Well concealed, the tiny mouse sat quietly observing
and studiously noting minute details
of human actions and reactions to the varied stimuli
of a continuous flow of words and gestures.
People moved into, around, and out of the busy office
like scheduled storms in varying stages of intensity.
He peered into the heavily burdened caseload of patients
who came and went, some with neuroses or psychoses
diagnosed, misdiagnosed, or inventively imagined.
Taking profound interest in the intimate revelations,
he silently witnessed the mental and emotional
vivisection of troubled human lives.
He observed the cautious procedures
operating on human hearts and minds—
the patient, searching probes into memories and desires.

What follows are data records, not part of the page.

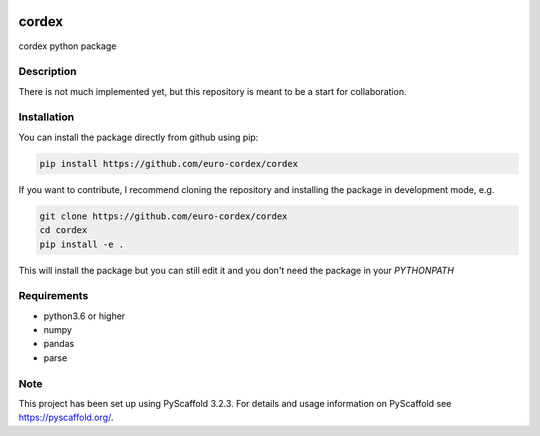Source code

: .. image:: https://readthedocs.org/projects/cordex/badge/?version=latest
    :alt: Documentation Status
    :target: https://cordex.readthedocs.io/en/latest/?badge=latest
.. image:: https://travis-ci.org/euro-cordex/cordex.svg?branch=develop
    :target: https://travis-ci.org/euro-cordex/cordex
.. image:: https://coveralls.io/repos/github/euro-cordex/cordex/badge.svg?branch=develop
    :target: https://coveralls.io/github/euro-cordex/cordex?branch=develop

======
cordex
======


cordex python package


Description
===========

There is not much implemented yet, but this repository is meant to be a start for collaboration.


Installation
============

You can install the package directly from github using pip:

.. code-block::

    pip install https://github.com/euro-cordex/cordex
    
If you want to contribute, I recommend cloning the repository and installing the package in development mode, e.g.
    
.. code-block::

    git clone https://github.com/euro-cordex/cordex
    cd cordex
    pip install -e .
    
This will install the package but you can still edit it and you don't need the package in your `PYTHONPATH`

Requirements
============

* python3.6 or higher
* numpy
* pandas
* parse


Note
====

This project has been set up using PyScaffold 3.2.3. For details and usage
information on PyScaffold see https://pyscaffold.org/.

He recognized the danger and despair of deepest cuts—
the help and hope of healings sometimes sighted.
Despite his respect for the profession,
th little mouse wondered if all the world’s visionaries,
saints, prophets, and ‘just plain folk’
conversant with God throughout history
would be diagnosed as mentally ill,
as delusional or egomaniacs at best.
With serious amusement, he considered
how they’d probably be judged on the modern couch-altar
across from all those authoritative diplomas
of today’s Scientific Man…
April,1992 revised May, 2004 February, 2006

The Cat

 
Peering through a stall opening in the old barn,
the tom cat watched as human tears
fell on a sickly, dying cow.
He’d seen many a birth and death down on the farm.
With no heart for compassion himself,
he focused instead on a hunt for his favourite prey.
The timid mouse entertained his curious interest
for a few agonizing minutes of clawed vivisection
before her death.
Life here was a demanding education in survival skills,
a harsh, strenuous reality compared with his former
luxurious life-style in suburbia.
There, he was hugged and petted with countless
caresses by loving human hands.
There, he was Nature tamed, gently reassuring
and prettily packaged for proud ownership.
Constant human indulgence and flattery
made him lazy and vain, lounging in regal splendour
until he felt like engaging in feline courtship rivalries
or teasing leashed dogs or pouncing on careless squirrels.
He passed the long and dreary winters
play-hunting catnip toys or hiding yarn balls.
He was so bored with the easy life,
the yawn of tidily undramatic lawns,
the sigh of plush rugs and cozy chairs,
the routine feeding of tame conformity,
and the false pretense of independence.
He sniffed the air one summer morning
and followed his adventurous instincts
into an exhausting journey of self-exile.
Discovering vestiges of wilderness,
the farm country, and the old barn,
he traded creature comforts for deeper needs.